● WHAT THE TASK ASKS
Reproduce the records from their start through the line containing "otevřelo spojení do", substituting "Golfklubbar" for every occurrence of "Golfbanor" and leaving all else unchanged.

● Page-level text extractions
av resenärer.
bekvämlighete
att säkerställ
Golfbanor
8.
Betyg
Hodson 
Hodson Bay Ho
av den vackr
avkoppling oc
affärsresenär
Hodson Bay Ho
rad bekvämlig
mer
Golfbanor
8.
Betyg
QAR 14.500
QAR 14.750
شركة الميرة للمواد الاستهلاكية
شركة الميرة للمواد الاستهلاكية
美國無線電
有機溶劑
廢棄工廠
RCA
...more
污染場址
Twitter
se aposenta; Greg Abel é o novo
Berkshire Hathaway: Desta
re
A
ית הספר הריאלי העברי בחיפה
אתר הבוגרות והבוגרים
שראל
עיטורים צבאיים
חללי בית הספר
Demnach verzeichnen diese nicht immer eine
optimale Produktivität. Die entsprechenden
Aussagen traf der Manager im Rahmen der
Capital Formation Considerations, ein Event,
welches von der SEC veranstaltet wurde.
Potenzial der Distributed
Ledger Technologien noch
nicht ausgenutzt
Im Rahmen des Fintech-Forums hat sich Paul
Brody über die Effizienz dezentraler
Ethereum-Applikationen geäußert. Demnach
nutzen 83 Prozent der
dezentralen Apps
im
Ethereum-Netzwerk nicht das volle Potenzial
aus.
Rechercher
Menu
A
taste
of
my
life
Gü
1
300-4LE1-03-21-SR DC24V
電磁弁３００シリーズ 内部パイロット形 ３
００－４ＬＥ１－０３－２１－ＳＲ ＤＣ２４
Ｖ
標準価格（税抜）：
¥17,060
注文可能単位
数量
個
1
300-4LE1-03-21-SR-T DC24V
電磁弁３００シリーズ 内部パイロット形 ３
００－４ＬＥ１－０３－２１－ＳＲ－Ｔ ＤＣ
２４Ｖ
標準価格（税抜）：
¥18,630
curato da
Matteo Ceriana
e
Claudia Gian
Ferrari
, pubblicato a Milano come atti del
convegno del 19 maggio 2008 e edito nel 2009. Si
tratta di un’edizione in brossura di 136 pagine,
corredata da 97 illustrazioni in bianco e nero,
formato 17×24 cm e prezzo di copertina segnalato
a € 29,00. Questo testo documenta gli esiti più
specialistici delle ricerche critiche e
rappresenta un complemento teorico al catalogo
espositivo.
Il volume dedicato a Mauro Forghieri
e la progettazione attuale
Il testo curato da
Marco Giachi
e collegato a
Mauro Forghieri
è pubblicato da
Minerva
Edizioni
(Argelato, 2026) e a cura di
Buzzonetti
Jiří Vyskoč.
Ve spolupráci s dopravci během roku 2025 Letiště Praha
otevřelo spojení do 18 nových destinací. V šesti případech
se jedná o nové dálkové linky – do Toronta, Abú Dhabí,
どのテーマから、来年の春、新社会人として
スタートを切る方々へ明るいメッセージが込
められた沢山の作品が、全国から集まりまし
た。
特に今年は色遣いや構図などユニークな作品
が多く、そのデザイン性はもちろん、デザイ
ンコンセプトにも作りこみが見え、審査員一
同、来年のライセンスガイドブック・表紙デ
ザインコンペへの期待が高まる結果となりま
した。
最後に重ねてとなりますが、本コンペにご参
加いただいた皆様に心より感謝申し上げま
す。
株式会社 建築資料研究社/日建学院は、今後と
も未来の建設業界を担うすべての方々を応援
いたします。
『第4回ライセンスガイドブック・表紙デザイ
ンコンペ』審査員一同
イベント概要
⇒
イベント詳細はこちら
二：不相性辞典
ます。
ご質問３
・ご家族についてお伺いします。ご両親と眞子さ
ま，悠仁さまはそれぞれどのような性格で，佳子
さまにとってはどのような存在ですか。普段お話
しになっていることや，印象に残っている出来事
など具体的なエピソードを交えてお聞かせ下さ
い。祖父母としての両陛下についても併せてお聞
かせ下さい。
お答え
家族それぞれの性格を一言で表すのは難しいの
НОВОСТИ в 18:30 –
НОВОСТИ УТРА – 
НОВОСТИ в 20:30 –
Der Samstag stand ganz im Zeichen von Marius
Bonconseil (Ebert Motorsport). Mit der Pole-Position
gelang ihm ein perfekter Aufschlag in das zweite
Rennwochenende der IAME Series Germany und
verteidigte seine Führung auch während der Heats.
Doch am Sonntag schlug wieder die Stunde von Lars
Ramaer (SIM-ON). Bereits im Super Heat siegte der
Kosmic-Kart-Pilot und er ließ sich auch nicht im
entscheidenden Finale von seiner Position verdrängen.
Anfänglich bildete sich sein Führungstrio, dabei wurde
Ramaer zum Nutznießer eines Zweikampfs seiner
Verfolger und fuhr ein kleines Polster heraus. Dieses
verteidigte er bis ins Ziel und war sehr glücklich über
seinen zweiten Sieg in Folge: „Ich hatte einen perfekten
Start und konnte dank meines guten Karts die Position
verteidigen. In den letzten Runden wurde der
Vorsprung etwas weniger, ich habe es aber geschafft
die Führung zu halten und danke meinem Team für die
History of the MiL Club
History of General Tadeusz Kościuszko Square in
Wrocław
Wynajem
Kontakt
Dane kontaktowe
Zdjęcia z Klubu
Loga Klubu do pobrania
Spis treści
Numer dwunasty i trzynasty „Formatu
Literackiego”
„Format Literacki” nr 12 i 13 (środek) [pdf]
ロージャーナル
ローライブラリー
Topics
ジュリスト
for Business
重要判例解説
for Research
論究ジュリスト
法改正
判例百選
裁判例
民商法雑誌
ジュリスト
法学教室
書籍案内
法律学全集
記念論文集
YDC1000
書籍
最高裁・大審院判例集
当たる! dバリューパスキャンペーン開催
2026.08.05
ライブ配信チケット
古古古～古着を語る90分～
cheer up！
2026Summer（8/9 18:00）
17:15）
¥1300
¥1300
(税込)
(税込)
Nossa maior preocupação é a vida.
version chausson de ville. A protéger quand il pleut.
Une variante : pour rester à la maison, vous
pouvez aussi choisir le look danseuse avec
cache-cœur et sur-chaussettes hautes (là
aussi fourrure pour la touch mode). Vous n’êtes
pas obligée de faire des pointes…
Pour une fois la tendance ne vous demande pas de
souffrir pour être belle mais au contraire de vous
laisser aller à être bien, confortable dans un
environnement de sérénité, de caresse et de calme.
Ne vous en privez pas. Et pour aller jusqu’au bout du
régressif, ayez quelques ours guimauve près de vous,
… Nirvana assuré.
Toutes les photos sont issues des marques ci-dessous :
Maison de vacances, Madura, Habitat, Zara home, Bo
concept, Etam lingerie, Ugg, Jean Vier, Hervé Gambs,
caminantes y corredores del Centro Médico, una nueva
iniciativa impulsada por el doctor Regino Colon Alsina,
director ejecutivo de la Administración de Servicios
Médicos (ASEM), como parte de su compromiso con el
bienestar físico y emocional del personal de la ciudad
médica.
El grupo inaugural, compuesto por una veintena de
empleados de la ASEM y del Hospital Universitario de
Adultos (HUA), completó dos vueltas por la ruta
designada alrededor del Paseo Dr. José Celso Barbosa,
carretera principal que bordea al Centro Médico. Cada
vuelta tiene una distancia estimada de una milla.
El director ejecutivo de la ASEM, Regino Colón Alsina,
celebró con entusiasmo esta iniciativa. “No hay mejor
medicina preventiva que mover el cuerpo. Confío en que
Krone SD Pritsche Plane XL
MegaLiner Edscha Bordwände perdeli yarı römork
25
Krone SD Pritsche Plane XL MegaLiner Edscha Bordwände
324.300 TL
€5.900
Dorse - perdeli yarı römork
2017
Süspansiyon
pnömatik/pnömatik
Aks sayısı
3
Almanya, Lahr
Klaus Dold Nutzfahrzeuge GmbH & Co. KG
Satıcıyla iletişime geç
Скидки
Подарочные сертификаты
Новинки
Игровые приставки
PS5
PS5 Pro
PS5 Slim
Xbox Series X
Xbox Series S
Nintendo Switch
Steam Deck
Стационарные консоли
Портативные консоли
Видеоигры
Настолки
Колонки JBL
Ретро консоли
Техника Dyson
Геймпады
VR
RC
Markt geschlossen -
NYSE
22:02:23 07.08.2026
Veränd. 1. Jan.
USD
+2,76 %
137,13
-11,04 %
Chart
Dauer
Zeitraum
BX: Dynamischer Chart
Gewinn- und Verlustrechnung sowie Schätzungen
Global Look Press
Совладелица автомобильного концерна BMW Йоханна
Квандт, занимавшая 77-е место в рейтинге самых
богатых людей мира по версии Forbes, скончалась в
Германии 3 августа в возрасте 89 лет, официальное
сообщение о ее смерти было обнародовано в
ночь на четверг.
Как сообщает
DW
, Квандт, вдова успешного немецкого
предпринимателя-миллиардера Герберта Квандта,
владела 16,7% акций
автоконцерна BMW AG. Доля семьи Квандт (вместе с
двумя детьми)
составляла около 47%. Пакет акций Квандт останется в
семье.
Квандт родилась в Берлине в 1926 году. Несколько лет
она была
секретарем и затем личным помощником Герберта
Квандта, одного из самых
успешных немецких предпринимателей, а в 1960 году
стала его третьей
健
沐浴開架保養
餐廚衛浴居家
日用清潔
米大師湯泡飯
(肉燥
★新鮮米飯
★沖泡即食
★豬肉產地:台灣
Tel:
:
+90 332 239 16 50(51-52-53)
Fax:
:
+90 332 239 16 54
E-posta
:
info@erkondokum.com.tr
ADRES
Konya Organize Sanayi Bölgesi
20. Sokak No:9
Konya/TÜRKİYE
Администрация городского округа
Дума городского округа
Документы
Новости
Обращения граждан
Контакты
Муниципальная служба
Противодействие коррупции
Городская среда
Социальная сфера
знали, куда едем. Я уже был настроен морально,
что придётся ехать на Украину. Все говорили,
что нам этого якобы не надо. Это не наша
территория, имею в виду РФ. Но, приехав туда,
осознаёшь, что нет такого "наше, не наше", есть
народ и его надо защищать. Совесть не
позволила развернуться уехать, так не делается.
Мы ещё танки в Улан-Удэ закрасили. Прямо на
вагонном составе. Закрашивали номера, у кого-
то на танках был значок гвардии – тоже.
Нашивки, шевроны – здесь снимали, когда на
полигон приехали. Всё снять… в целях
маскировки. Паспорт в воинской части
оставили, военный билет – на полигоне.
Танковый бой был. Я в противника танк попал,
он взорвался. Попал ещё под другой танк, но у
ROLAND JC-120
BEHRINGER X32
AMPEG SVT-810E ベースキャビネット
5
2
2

● RESPONSE BELOW
av resenärer.
bekvämlighete
att säkerställ
Golfklubbar
8.
Betyg
Hodson 
Hodson Bay Ho
av den vackr
avkoppling oc
affärsresenär
Hodson Bay Ho
rad bekvämlig
mer
Golfklubbar
8.
Betyg
QAR 14.500
QAR 14.750
شركة الميرة للمواد الاستهلاكية
شركة الميرة للمواد الاستهلاكية
美國無線電
有機溶劑
廢棄工廠
RCA
...more
污染場址
Twitter
se aposenta; Greg Abel é o novo
Berkshire Hathaway: Desta
re
A
ית הספר הריאלי העברי בחיפה
אתר הבוגרות והבוגרים
שראל
עיטורים צבאיים
חללי בית הספר
Demnach verzeichnen diese nicht immer eine
optimale Produktivität. Die entsprechenden
Aussagen traf der Manager im Rahmen der
Capital Formation Considerations, ein Event,
welches von der SEC veranstaltet wurde.
Potenzial der Distributed
Ledger Technologien noch
nicht ausgenutzt
Im Rahmen des Fintech-Forums hat sich Paul
Brody über die Effizienz dezentraler
Ethereum-Applikationen geäußert. Demnach
nutzen 83 Prozent der
dezentralen Apps
im
Ethereum-Netzwerk nicht das volle Potenzial
aus.
Rechercher
Menu
A
taste
of
my
life
Gü
1
300-4LE1-03-21-SR DC24V
電磁弁３００シリーズ 内部パイロット形 ３
００－４ＬＥ１－０３－２１－ＳＲ ＤＣ２４
Ｖ
標準価格（税抜）：
¥17,060
注文可能単位
数量
個
1
300-4LE1-03-21-SR-T DC24V
電磁弁３００シリーズ 内部パイロット形 ３
００－４ＬＥ１－０３－２１－ＳＲ－Ｔ ＤＣ
２４Ｖ
標準価格（税抜）：
¥18,630
curato da
Matteo Ceriana
e
Claudia Gian
Ferrari
, pubblicato a Milano come atti del
convegno del 19 maggio 2008 e edito nel 2009. Si
tratta di un’edizione in brossura di 136 pagine,
corredata da 97 illustrazioni in bianco e nero,
formato 17×24 cm e prezzo di copertina segnalato
a € 29,00. Questo testo documenta gli esiti più
specialistici delle ricerche critiche e
rappresenta un complemento teorico al catalogo
espositivo.
Il volume dedicato a Mauro Forghieri
e la progettazione attuale
Il testo curato da
Marco Giachi
e collegato a
Mauro Forghieri
è pubblicato da
Minerva
Edizioni
(Argelato, 2026) e a cura di
Buzzonetti
Jiří Vyskoč.
Ve spolupráci s dopravci během roku 2025 Letiště Praha
otevřelo spojení do 18 nových destinací. V šesti případech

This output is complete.